The switch 51 may be laid in the bottom of the boat and moved to the switch positions described by the fisherman's foot. When moved to the first switch position, the motor 40 rotates in one direction causing the driven gear 38 in mesh with the motor's drive gear 41 to rotate, moving with it the coupling collar 27 and the cylindrical drive shaft housing 14 of the trolling motor 1 in the same direction of rotation. The propeller 10 is thus also rotated causing the boat to turn in one direction. When the fisherman moves the switch operator arm 64 in the opposite direction to the third switch position as described above, the motor 40 rotates in the opposite direction, in turn rotating driven gear 38, coupling collar 27, and cylindrical drive shaft housing 14 in the opposite direction causing the boat to turn in the opposite direction.

A significant feature of the remote steering assembly kit in accordance with this invention is the fact that it can be connected to existing trolling motors without modification. The component parts of the kit are the mounting bracket 2, the coupling collar 27, the large diameter driven gear 38, the electric motor 40 with attached drive gear 41, a battery 58 and the polarity reversing switch 51 which may be placed forward in the boat at any desired location. Attachment of these component parts which make up the kit is very simple as described and explained above, requiring only a few tools such as an adjustable end wrench and an Allen wrench and not requiring that any holes have to be drilled, parts welded or the like. The kit is essentially universal, and useable with any of the existing outboard trolling motors to provide remote steering from any forward position in the boat.

Another embodiment of the invention is shown in FIGS. 14-19 wherein the steering gear 38 comprises a molded gear member 380 having an arcuate top wall 381 and arcuate side wall 382 extending arcuately for more than one hundred eighty degrees terminating at a first flat end wall 383 at one end and at a second flat end wall 384 at the opposite end. Internal gear teeth 385 project inwardly from the inner surface 386 of the arcuate side wall 382 and extend around the entire arcuate inner surface 386.

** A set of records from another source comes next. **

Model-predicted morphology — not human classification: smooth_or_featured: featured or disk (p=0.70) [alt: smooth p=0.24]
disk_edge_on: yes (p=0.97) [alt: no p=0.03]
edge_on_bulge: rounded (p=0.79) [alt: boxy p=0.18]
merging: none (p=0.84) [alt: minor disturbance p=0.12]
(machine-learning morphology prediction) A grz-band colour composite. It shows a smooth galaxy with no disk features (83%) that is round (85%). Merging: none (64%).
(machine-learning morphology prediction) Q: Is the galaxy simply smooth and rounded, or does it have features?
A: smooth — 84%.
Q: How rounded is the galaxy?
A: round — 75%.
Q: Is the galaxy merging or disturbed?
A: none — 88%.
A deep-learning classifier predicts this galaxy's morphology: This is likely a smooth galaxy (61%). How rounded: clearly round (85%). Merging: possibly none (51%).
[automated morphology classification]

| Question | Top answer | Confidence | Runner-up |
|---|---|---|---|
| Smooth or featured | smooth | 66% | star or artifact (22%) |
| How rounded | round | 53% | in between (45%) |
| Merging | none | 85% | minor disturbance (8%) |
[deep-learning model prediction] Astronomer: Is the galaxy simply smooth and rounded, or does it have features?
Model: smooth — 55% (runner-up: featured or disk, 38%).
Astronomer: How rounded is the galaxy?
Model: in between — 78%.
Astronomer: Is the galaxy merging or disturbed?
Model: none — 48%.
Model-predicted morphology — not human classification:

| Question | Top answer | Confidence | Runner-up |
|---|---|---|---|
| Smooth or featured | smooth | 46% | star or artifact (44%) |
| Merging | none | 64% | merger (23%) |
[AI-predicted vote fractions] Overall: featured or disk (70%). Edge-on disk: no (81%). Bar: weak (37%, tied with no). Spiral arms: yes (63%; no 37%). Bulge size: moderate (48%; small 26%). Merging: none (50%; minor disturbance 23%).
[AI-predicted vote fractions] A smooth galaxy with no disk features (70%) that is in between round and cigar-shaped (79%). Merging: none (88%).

A radially extending slot 400 opens outwardly to the side wall 382 of molded gear member 380 between the first and second flat end walls 383 and 384, the slot 400 being wide enough to receive the cylindrical drive shaft housing 14 therein. The radially extending slot 400 opens inwardly to a circular aperture 260of somewhat larger diameter than that of the drive shaft housing 14 which is concentric and co-axial therewith when the steering gear assembly kit is operably mounted on the trolling motor.

A modified split coupling collar 270 includes a lower annular ring portion 280 having an outer diameter corresponding to the diameter of the circular aperture 260 and an inner diameter corresponding to the outer diameter of the cylindrical drive shaft housing 14. The lower annular ring portion 280 seats in the annular space formed between the cylindrical drive shaft housing 14 and the peripheral edge of the larger diameter aperture 260.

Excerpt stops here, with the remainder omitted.